Aksu, au début de la trentaine, avait vécu à l'étranger pendant des années à ce stade - à Istanbul et à Dubaï, avant les États-Unis - mais était toujours resté en contact étroit avec sa famille restée au pays. Un court appel téléphonique a duré 20 minutes. Les longs appels duraient des heures. Maintenant, comme la plupart des Ouïghours vivant loin du Xinjiang, Aksu était complètement coupé de ses parents et de ses frères et sœurs. Il est devenu dépressif et a développé plus tard des insomnies. Toute la nuit, il s'est demandé : sa famille était-elle en sécurité ? Tout au long de 2018, Aksu a appris que son frère aîné, son oncle et ses deux cousins ​​étaient tous morts au Xinjiang. Son anxiété s'accentua.

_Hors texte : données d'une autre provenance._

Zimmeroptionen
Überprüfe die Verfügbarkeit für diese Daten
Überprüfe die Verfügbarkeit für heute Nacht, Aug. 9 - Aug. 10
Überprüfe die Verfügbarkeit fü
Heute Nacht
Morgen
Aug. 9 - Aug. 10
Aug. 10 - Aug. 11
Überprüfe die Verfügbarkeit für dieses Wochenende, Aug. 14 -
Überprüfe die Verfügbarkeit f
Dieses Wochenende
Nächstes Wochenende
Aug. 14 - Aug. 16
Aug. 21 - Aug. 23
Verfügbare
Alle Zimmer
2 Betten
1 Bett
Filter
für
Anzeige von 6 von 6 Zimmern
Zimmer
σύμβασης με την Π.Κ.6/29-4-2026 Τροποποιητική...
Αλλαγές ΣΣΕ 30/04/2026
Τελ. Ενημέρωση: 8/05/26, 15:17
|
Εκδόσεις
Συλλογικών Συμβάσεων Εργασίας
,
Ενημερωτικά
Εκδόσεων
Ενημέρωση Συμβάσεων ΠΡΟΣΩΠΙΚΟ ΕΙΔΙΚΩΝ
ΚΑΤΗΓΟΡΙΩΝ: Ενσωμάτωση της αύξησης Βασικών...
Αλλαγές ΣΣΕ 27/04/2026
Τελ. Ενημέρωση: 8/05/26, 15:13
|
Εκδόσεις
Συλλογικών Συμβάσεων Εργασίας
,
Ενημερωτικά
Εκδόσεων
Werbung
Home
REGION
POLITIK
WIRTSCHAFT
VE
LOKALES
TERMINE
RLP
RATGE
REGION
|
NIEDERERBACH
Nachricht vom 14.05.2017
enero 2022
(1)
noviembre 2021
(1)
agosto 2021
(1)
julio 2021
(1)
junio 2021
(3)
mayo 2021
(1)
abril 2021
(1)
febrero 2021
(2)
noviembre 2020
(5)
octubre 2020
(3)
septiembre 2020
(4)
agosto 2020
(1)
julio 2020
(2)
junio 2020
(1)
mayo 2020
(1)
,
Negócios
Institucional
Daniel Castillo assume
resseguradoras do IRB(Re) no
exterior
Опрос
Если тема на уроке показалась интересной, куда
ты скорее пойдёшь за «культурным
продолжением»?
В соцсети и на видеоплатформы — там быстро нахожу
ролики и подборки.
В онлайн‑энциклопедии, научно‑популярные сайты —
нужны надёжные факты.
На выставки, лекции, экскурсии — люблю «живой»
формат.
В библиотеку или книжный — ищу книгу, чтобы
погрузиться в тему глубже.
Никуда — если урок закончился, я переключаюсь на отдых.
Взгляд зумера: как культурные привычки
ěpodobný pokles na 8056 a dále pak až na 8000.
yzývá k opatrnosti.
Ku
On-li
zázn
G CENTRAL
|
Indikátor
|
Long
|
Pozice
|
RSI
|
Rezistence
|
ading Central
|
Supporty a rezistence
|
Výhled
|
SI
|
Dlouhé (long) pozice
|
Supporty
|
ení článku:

Finalement, Aksu a demandé l'aide d'un thérapeute local. Mais la première rencontre s'est terriblement déroulée.



Comme trop d'Américains, le thérapeute n'avait jamais entendu parler des Ouïghours ou du Xinjiang. Aksu a passé la majeure partie de la session à détailler ce qui se passait en Chine, plutôt que comment cela l'affectait. Lors de ses deuxième, troisième et quatrième visites, peu d'améliorations. Au lieu qu'il m'écoute avec une certaine compassion, j'ai fini par parler des Ouïghours, expliquant qui nous sommes, a déclaré Aksu. C'était très épuisant.

Aksu a essayé un deuxième thérapeute, qui était meilleur, mais il se sentait toujours enterré d'avoir à expliquer sa culture et la situation au Xinjiang avec une telle profondeur. Il s'est découragé et a finalement arrêté la thérapie. En 2019, il a déménagé à Washington, DC, espérant un nouveau départ. Mais bien sûr, les nuits blanches ont suivi.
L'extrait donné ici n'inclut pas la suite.